#### Action item
What's needed is an exact copy of all the data below, without pictures.

****

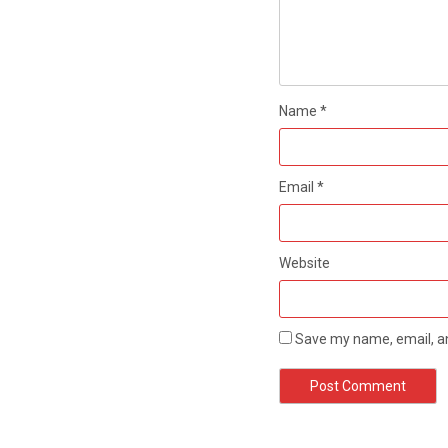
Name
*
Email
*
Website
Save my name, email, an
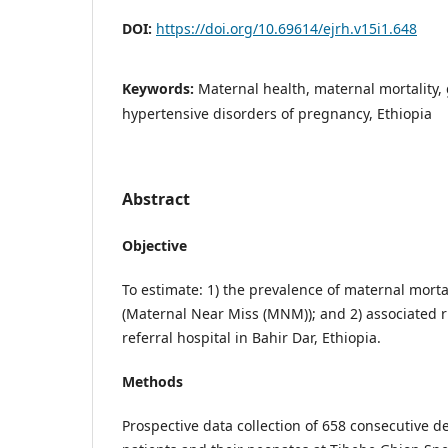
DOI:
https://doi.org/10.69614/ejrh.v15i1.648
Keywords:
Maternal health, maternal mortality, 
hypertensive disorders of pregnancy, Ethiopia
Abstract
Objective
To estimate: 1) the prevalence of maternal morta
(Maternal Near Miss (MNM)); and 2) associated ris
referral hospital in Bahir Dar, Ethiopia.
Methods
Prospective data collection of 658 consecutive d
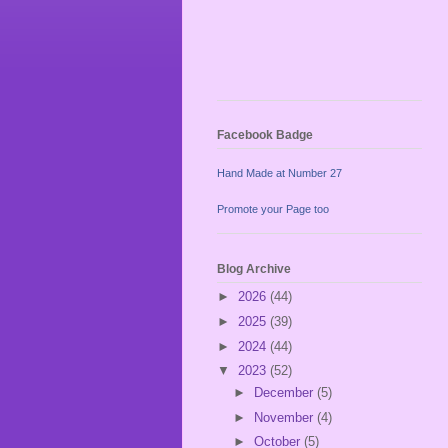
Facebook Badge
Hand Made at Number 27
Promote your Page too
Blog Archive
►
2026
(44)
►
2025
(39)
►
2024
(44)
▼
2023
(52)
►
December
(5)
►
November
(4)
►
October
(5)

****

#### Answer section
Name
*
Email
*
Website
Save my name, email, an
DOI:
https://doi.org/10.69614/ejrh.v15i1.648
Keywords:
Maternal health, maternal mortality, 
hypertensive disorders of pregnancy, Ethiopia
Abstract
Objective
To estimate: 1) the prevalence of maternal morta
(Maternal Near Miss (MNM)); and 2) associated ris
referral hospital in Bahir Dar, Ethiopia.
Methods
Prospective data collection of 658 consecutive d
Facebook Badge
Hand Made at Number 27
Promote your Page too
Blog Archive
►
2026
(44)
►
2025
(39)
►
2024
(44)
▼
2023
(52)
►
December
(5)
►
November
(4)
►
October
(5)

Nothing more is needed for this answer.